AIDrivingHelper: On-Device RAG Coaching for Driving Apps

This project is an independent proof-of-concept built for learning purposes using synthetic/demo data. It is not affiliated with or based on any proprietary systems or data.

What this is

This is an add-on coaching layer, not a standalone trip tracking app.

Apps like DriveKit (DriveQuant), Zendrive, eDriving Mentor, and Cambridge Mobile Telematics already record every trip and collect driving events: speeding, hard braking, phone usage, rapid acceleration. They have the data. What they often lack is a natural-language interface that lets the driver actually have a conversation about their behavior.

That is what this module adds. Once the host app has trip data, this layer lets the driver ask questions like "Was I speeding more at night?" or "How was my braking this week?" and get back a real, context-aware coaching response grounded in their actual trips.

What it does

The entire pipeline runs on-device.
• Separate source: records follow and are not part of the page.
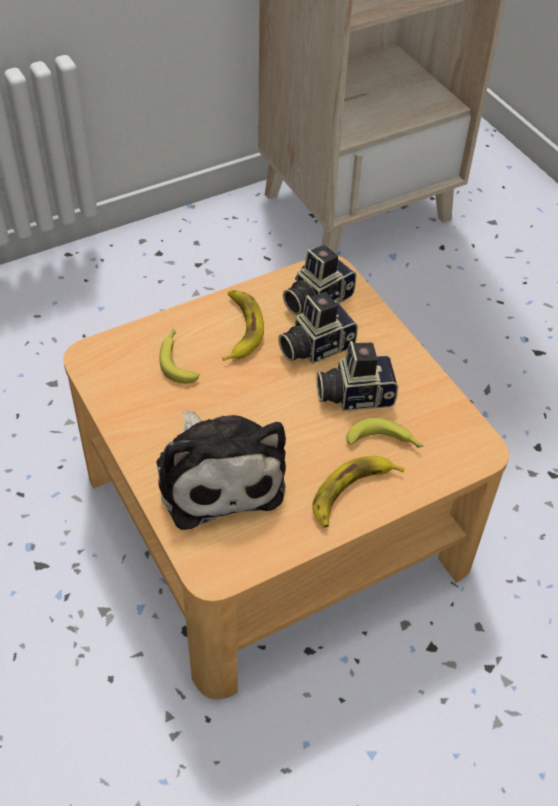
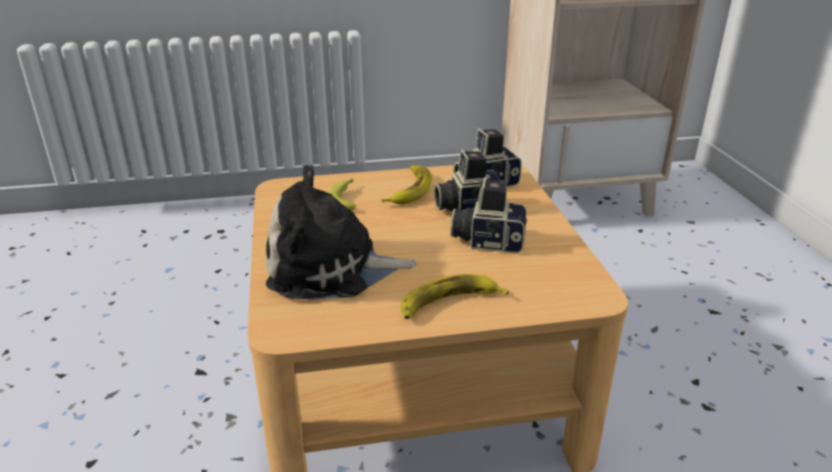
camera: 20 degrees right, 20 degrees down
plush toy [156,411,286,530] -> plush toy turned 90 degrees clockwise [266,164,417,299]
banana [346,418,424,448] -> none

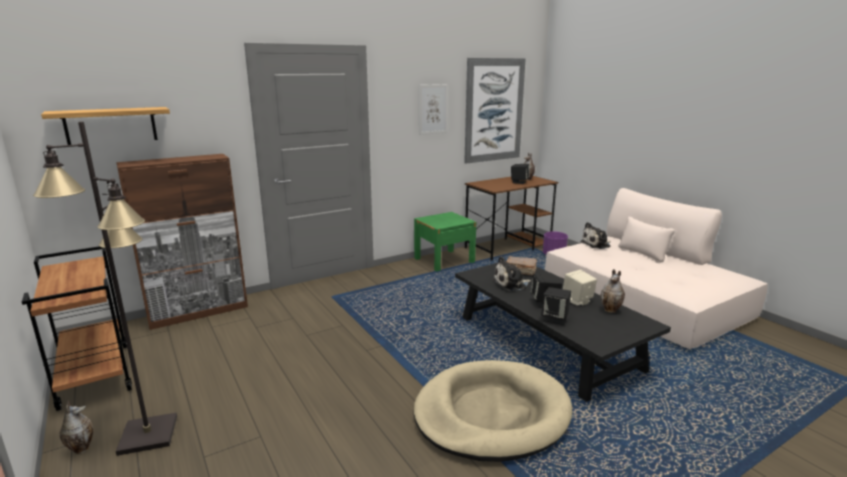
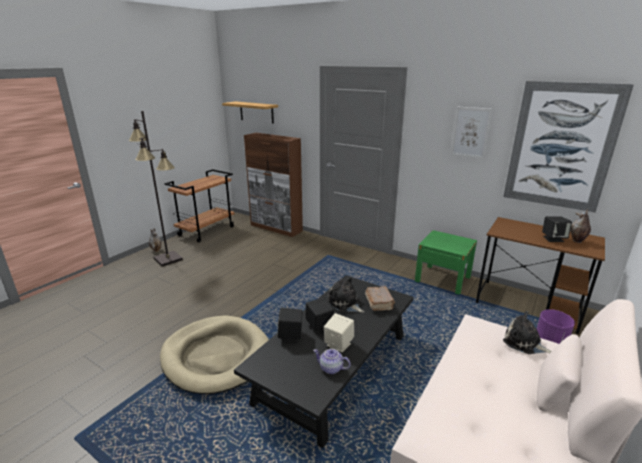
camera: 65 degrees right, 5 degrees up
vase [601,269,625,313] -> teapot [313,349,350,374]

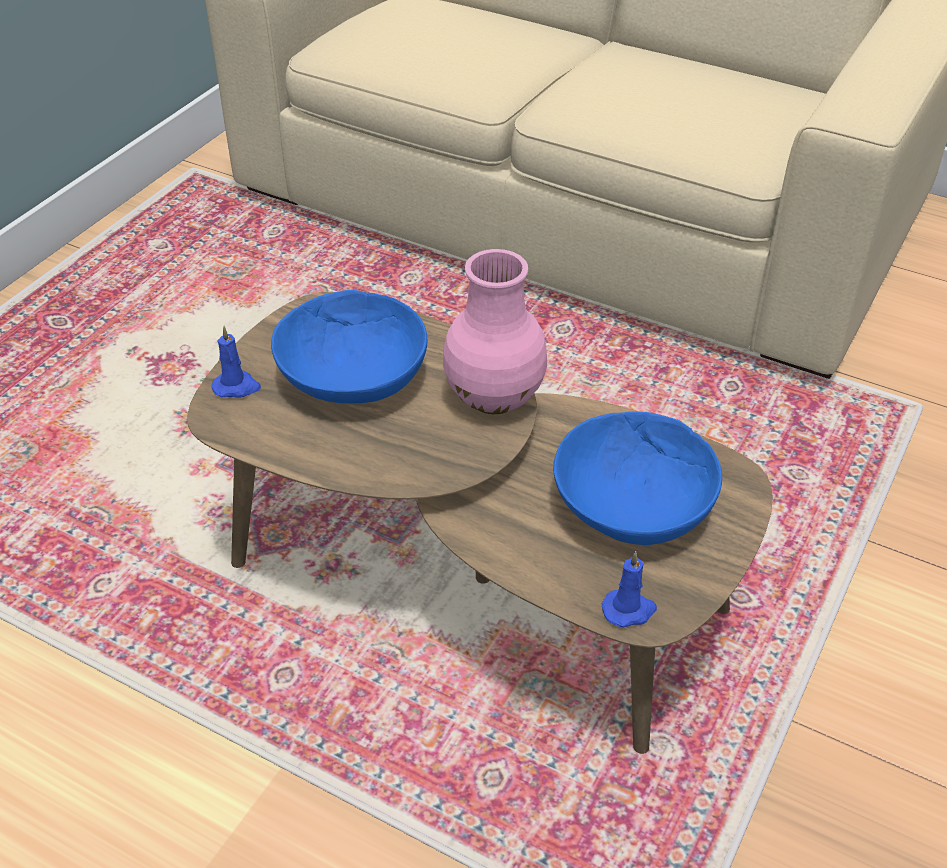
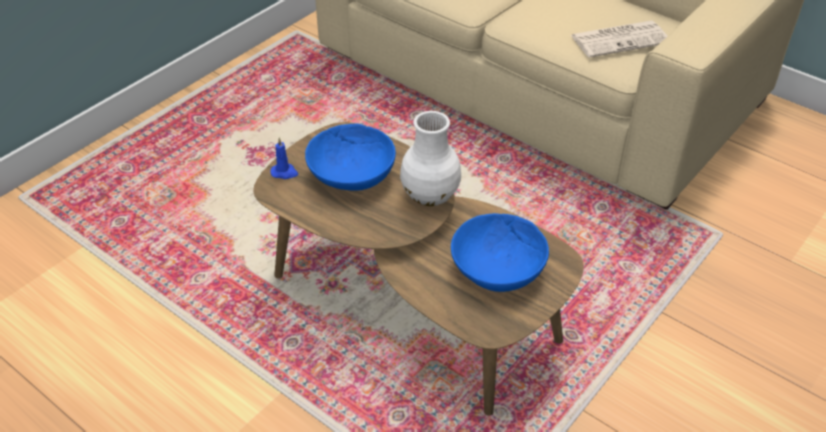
camera: 10 degrees right, 0 degrees up
pink vase [443,249,547,414] -> white vase [400,111,461,206]
blue candle [602,551,657,628] -> none
none -> newspaper [571,21,667,58]

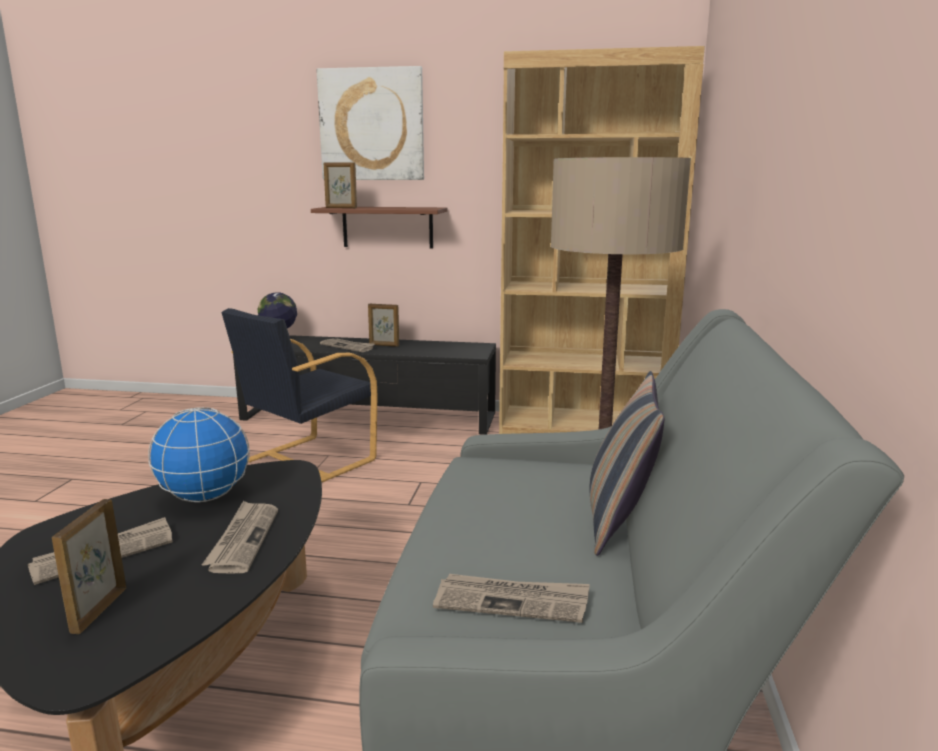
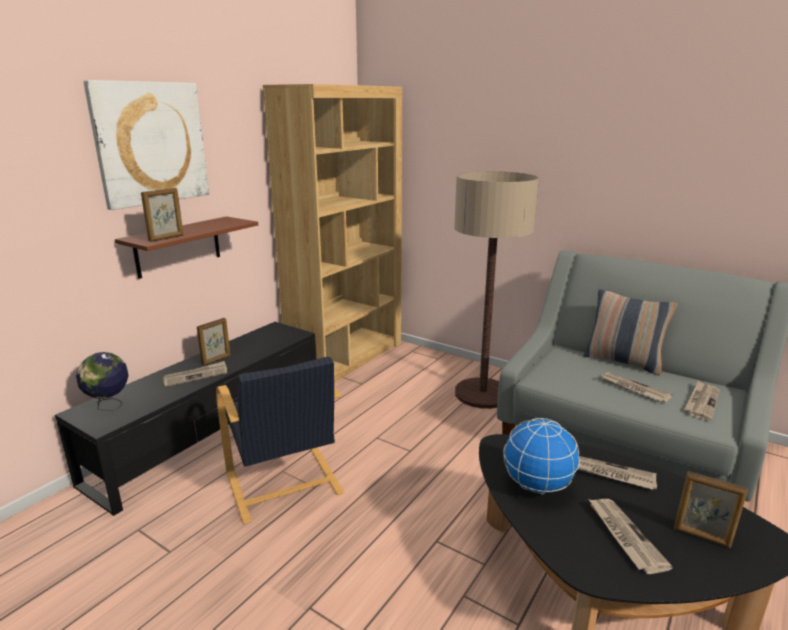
camera: 65 degrees left, 5 degrees up
none -> newspaper [601,372,673,403]

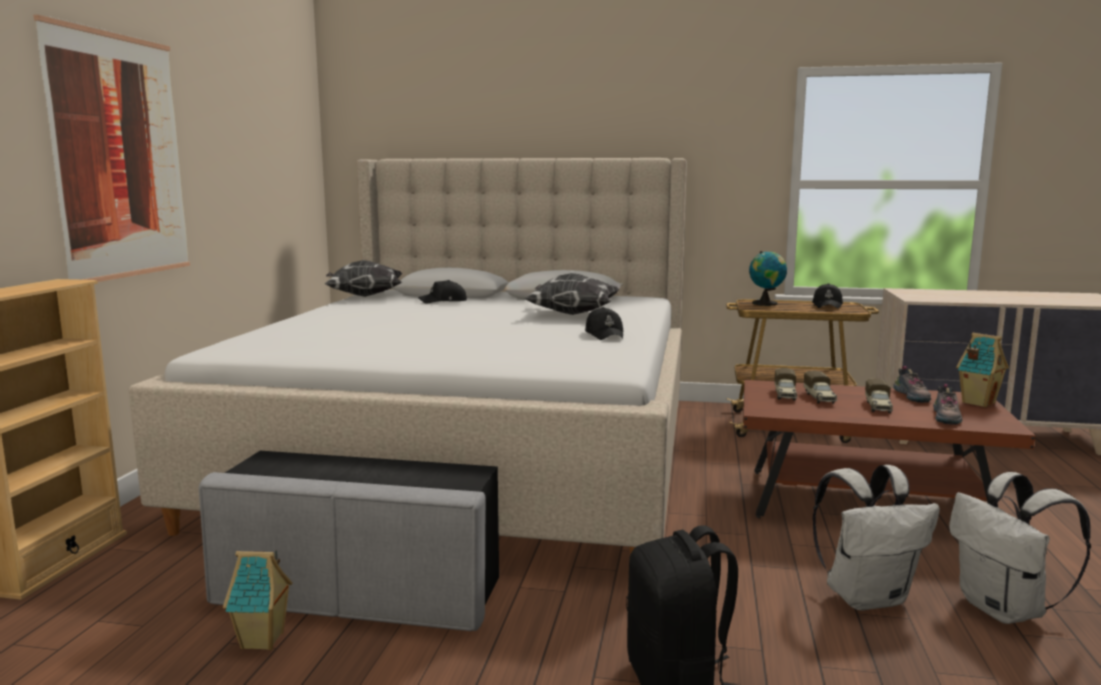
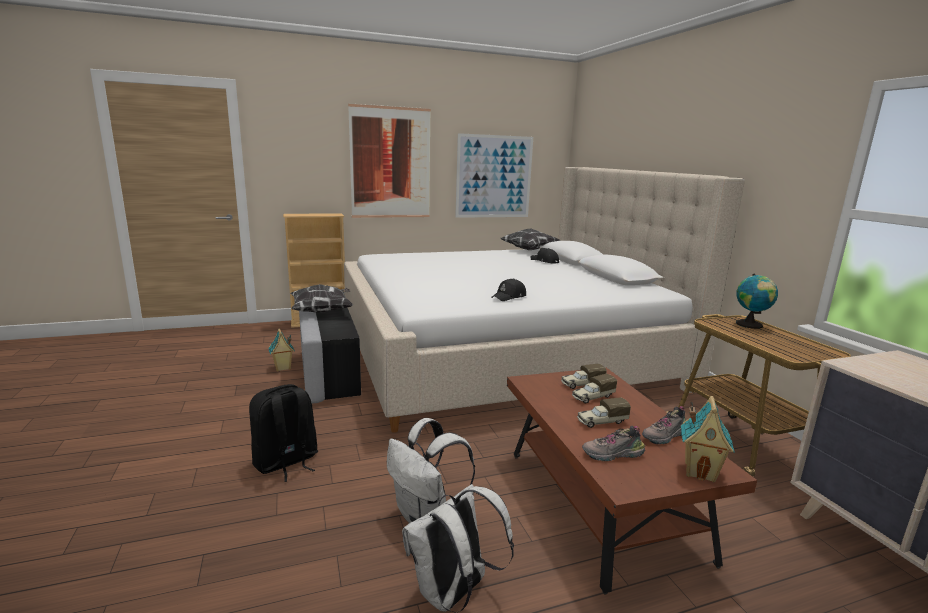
camera: 60 degrees right, 5 degrees up
pillow [525,273,620,315] -> pillow moved to [290,284,353,313]
black cap [812,283,843,309] -> none
none -> picture [455,133,533,218]

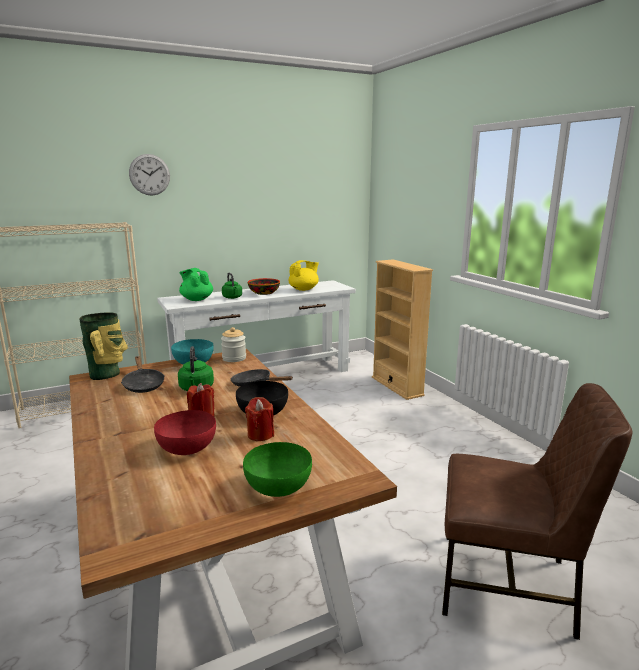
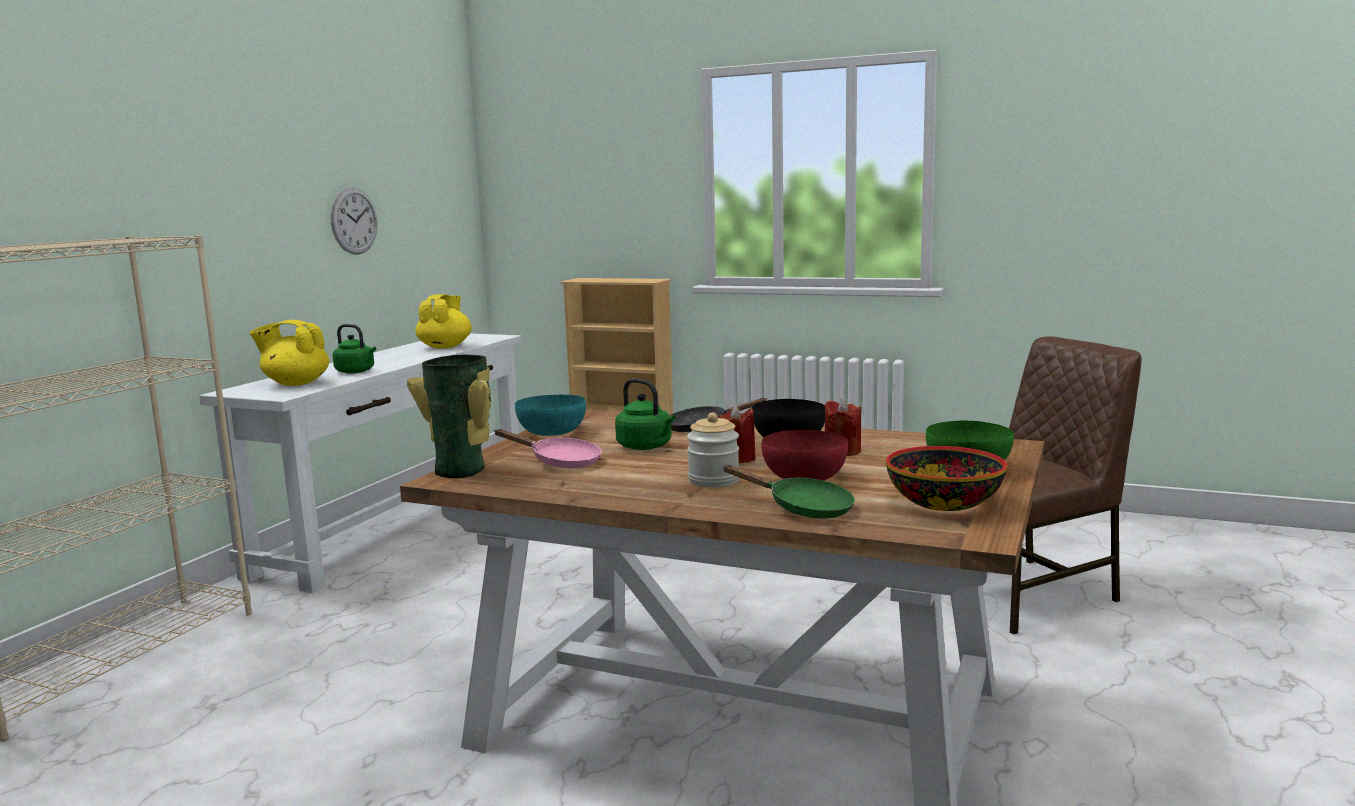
camera: 40 degrees left, 5 degrees down
black frying pan [121,356,165,393] -> pink frying pan [495,429,602,468]
wall clock [129,154,170,195] -> wall clock moved to [331,187,377,255]
green teapot [179,268,213,301] -> yellow teapot [249,320,329,386]
jar [221,327,246,362] -> jar moved to [687,412,739,487]
bowl [248,278,280,295] -> bowl moved to [886,446,1007,511]
none -> green frying pan [722,465,855,519]

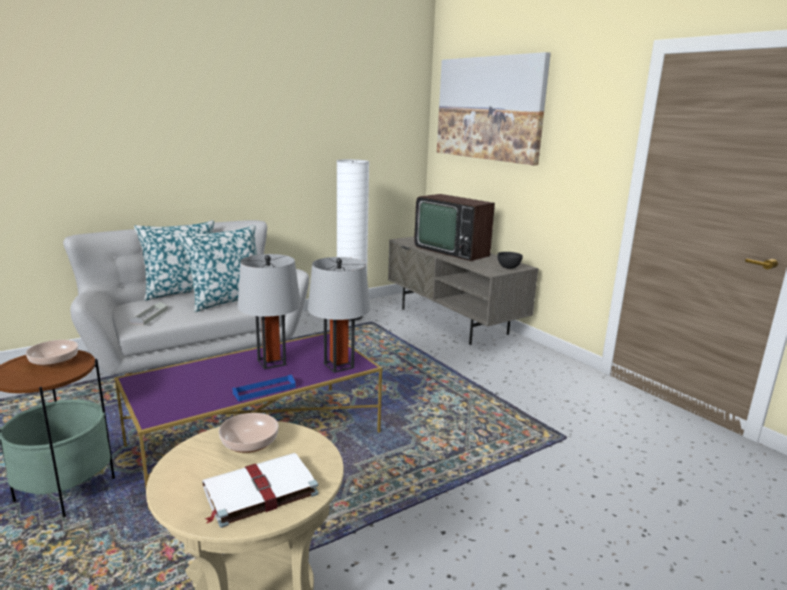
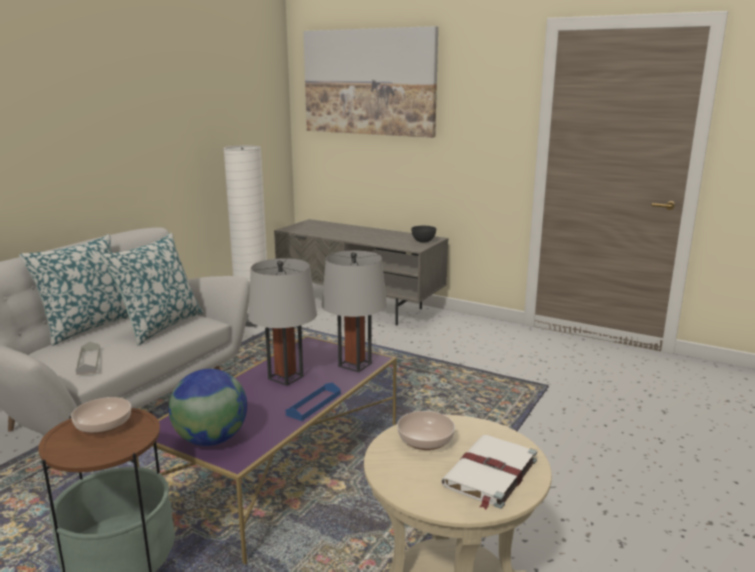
camera: 25 degrees left, 0 degrees up
television [414,194,495,261] -> none
none -> globe [169,369,247,446]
Semantic search over stored trips, retrieval of the most relevant ones, inference via a local LLM, and voice output. No cloud. No trip data ever leaves the phone.

Architecture

User voice query (SpeechRecognizer)
        ↓
GeckoEmbeddingModel (on-device, 768-dim)
        ↓
SqliteVectorStore (semantic search over stored trips)
        ↓
Top-4 most relevant trips retrieved
        ↓
Gemma 3 1B IT (on-device LLM) + retrieved context
        ↓
Coaching response (text + TTS output)

MVVM:

LLMViewModel manages LLM state and trip insertion
LLMInferenceChain sets up the full RAG chain (embedder, vector store, LLM)
TripEntity / TripDao handle Room persistence
RAGChatUI is the Compose chat interface with voice input

Tech Stack

| Layer | Technology | |---|---| | Language | Kotlin | | UI | Jetpack Compose + Material 3 | | On-device LLM | MediaPipe tasks-genai 0.10.23 (Gemma 3 1B IT int4) | | RAG Framework | Google AI Edge local-agents 0.2.0 | | Embeddings | GeckoEmbeddingModel (768-dim, on-device) | | Vector Store | SqliteVectorStore (local semantic search) | | Database | Room 2.6.1 | | Voice I/O | Android SpeechRecognizer + TextToSpeech API | | Async | Kotlin Coroutines + Guava bridge |

RAG Setup

GeckoEmbeddingModel (768-dim semantic embeddings)
    +
SqliteVectorStore (persistent vector DB, on-device)
    +
DefaultSemanticTextMemory
    ↓
RetrievalAndInferenceChain (top-k=4, question-answering task)
    ↓
MediaPipeLlmBackend (Gemma 3 1B IT, CPU)

Retrieval config is top-k=4. The 4 most semantically similar trips are retrieved and injected as context before inference. This keeps the context window focused and prevents the model from hallucinating about trips it was not given.

Prompt Engineering

The system prompt instructs the model to:

Act as a driving coach
Use second-person language ("you were speeding", not "the driver was speeding")
Only reference information from the retrieved trips, not general knowledge
Not guess or fill in gaps

Temperature: 1.0 / Top-P: 0.95 / Top-K: 64

Demo Trip Data

7 synthetic trips are pre-loaded to show the system working out of the box:

Speeding events on highway and in residential areas
Phone usage events
Sudden braking events
Hard acceleration events

Each trip is embedded and stored in SqliteVectorStore on first run.

Voice Interaction

Input: Android SpeechRecognizer via microphone button in the chat UI
Output: Android TextToSpeech API reads the coaching response aloud
Flow: Speak, recognize, embed query, retrieve trips, run LLM, speak response

What I Learned

RAG on Android is completely practical. The Google AI Edge local-agents library handles the hardest parts: embedding, vector search, chain orchestration. It is more capable than I expected for a mobile SDK.
Semantic search beats keyword search. Gecko embeddings surface contextually relevant trips even when the driver's phrasing does not match stored data word for word.
The Guava-Coroutines bridge is the one tricky dependency. kotlinx-coroutines-guava is needed because local-agents uses ListenableFuture internally. Miss this and nothing compiles.
Voice and RAG are a natural pair. Spoken queries are vague and conversational. That is exactly the kind of input where semantic retrieval is strongest.